◆ **PROBLEM STATEMENT**:
In the records below, find every line that contains "hand" and list it.

[[ PROVIDED RECORDS open ]]

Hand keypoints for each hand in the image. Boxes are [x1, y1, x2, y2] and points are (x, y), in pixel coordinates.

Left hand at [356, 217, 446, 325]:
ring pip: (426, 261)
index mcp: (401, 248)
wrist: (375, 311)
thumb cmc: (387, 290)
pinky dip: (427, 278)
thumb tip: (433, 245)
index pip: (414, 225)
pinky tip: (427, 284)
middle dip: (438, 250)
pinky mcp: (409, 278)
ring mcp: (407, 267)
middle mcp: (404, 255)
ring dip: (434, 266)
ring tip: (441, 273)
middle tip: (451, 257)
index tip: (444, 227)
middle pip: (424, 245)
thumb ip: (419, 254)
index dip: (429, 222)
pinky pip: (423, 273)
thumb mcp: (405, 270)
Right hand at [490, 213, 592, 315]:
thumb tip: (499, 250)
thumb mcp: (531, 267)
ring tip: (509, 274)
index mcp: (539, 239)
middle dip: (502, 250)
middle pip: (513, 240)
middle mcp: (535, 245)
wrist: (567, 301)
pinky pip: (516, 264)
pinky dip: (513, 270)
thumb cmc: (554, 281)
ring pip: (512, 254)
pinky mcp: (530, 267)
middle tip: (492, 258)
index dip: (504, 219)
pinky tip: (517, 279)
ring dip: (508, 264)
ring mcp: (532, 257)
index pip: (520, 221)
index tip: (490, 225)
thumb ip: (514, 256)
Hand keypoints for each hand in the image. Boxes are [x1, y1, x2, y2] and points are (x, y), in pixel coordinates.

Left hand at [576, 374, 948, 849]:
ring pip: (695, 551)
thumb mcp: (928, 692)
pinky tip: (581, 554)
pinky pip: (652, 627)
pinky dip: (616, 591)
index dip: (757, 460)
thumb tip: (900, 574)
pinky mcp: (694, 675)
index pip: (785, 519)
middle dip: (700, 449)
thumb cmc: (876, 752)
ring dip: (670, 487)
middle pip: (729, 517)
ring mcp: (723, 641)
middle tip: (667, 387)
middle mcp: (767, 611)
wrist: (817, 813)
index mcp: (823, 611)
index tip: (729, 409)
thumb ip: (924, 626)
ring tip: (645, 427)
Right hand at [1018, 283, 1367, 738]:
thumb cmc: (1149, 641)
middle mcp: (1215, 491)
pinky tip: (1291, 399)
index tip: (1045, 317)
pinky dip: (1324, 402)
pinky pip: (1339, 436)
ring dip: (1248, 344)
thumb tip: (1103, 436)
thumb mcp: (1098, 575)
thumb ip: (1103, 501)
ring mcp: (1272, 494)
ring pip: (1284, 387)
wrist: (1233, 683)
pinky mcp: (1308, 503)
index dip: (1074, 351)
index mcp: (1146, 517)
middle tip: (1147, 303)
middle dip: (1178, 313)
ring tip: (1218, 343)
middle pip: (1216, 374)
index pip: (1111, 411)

[[ PROVIDED RECORDS closed ]]

◆ **OUTPUT FOR THIS EXERCISE**:
Hand keypoints for each hand in the image. Boxes are [x1, y1, x2, y2] and points are (x, y), in pixel coordinates.
Left hand at [356, 217, 446, 325]:
Right hand at [490, 213, 592, 315]:
Hand keypoints for each hand in the image. Boxes are [x1, y1, x2, y2] and points are (x, y), in pixel coordinates.
Left hand at [576, 374, 948, 849]:
Right hand at [1018, 283, 1367, 738]:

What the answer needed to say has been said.